CREATIVITY IS GOOD FOR BUSINESS
A new centre will harness the creative power of art and design staff and students to help business find innovative ways to stay ahead of the pack.
The £1.8 million centre - based at Central Saint Martins College of Art and Design, part of the University of the Arts London - will apply the inventiveness, research and development expertise of artists and designers to a range of business and social issues.
The centre, which is funded by the London Development Agency, will be called Central Saint Martins Innovation and will offer support to young creative start-ups, training courses on innovation, creativity and business, and research projects bringing together specialists from different disciplines.
Dani Salvadori, head of enterprise at Central Saint Martins Innovation, said: "We now have the facilities and infrastructure to make a difference, not just to our students butto all sorts of enterprises in the commercial and non-profit-making sectors."
Artists and designers are forging links with academics across higher education, resulting in some surprising interdisciplinary innovations.
Imperial Triangle Projects match up RCA graduates with scientific ideas from Imperial Innovations, Imperial's technology transfer branch, and the MBA expertise of Imperial's Tanaka Business School.
So far, projects have resulted in the development of instruments for keyhole surgery, a motion-tracking glove designed to help surgeons assess and improve their skills, and an earpiece that can monitor fitness through tiny computers the size of a pinhead.
Jeremy Myerson, professor of design studies at the RCA, said: "People do speak different languages, but we overcome this by working in small interdisciplinary teams."
Designer and RCA graduate Richard Hartshorn, of Goodwin Hartshorn, worked on developing the PortPlace, a device designed to improve the safety of keyhole surgery to the abdomen.

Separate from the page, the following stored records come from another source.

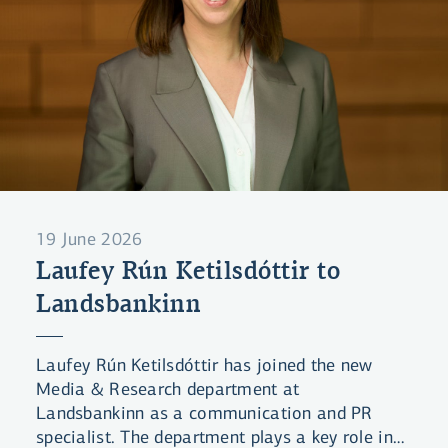
19 June 2026
Laufey Rún Ketilsdóttir to
Landsbankinn
Laufey Rún Ketilsdóttir has joined the new
Media & Research department at
Landsbankinn as a communication and PR
specialist. The department plays a key role in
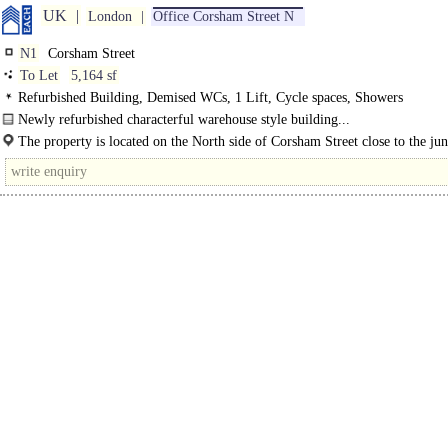
UK
London
Office Corsham Street N
N1
Corsham Street
To Let
5,164 sf
Refurbished Building, Demised WCs, 1 Lift, Cycle spaces, Showers
Newly refurbished characterful warehouse style building...
The property is located on the North side of Corsham Street close to the jun
with Baches Street. The location is served by a variety..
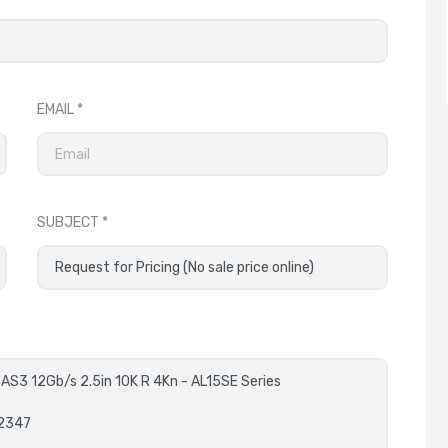
EMAIL
SUBJECT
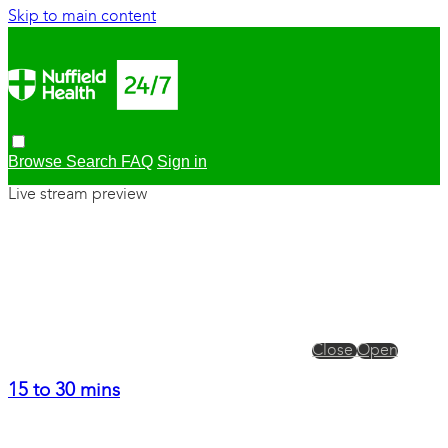
Skip to main content
Browse
Search
FAQ
Sign in
Live stream preview
Close
Open
15 to 30 mins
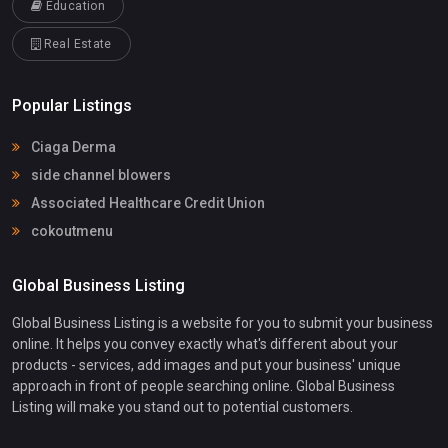
Education
Real Estate
Popular Listings
Ciaga Derma
side channel blowers
Associated Healthcare Credit Union
cokoutmenu
Global Business Listing
Global Business Listing is a website for you to submit your business
online. It helps you convey exactly what's different about your
products - services, add images and put your business' unique
approach in front of people searching online. Global Business
Listing will make you stand out to potential customers.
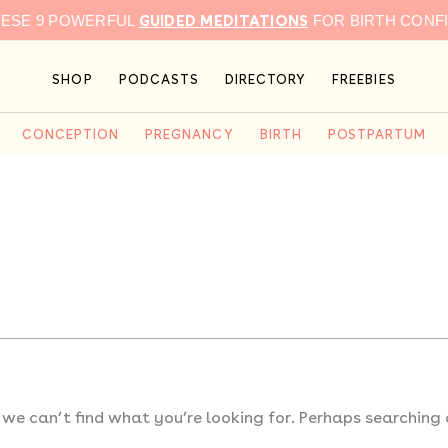
GUIDED MEDITATIONS
HESE 9 POWERFUL
FOR BIRTH CONF
SHOP
PODCASTS
DIRECTORY
FREEBIES
CONCEPTION
PREGNANCY
BIRTH
POSTPARTUM
 we can’t find what you’re looking for. Perhaps searching 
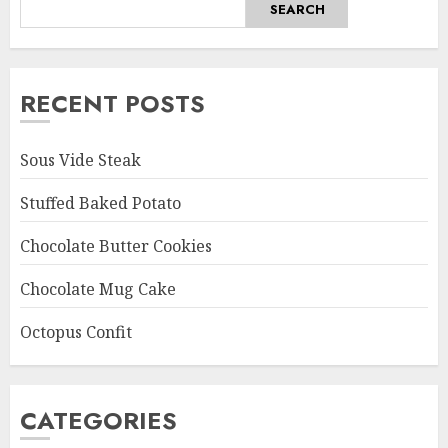
SEARCH
RECENT POSTS
Sous Vide Steak
Stuffed Baked Potato
Chocolate Butter Cookies
Chocolate Mug Cake
Octopus Confit
CATEGORIES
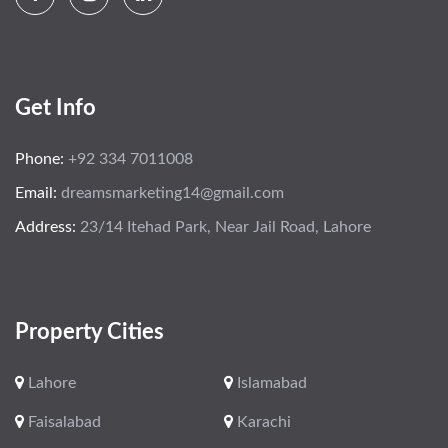
Get Info
Phone:
+92 334 7011008
Email:
dreamsmarketing14@gmail.com
Address:
23/14 Itehad Park, Near Jail Road, Lahore
Property Cities
Lahore
Islamabad
Faisalabad
Karachi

The idea came from Herbert Anderson, a surgeon-in-training at Imperial.
Mr Hartshorn said: "Early on, it was almost our role to criticise the idea and 'train' the surgeon on the design process." But the roles reversed when Mr Hartshorn and his colleague Edward Goodwin observed a number of operations and learnt how to suture, practising on an electronic teaching device and a pig's liver.
"That level of understanding theory is key to the design process," he said.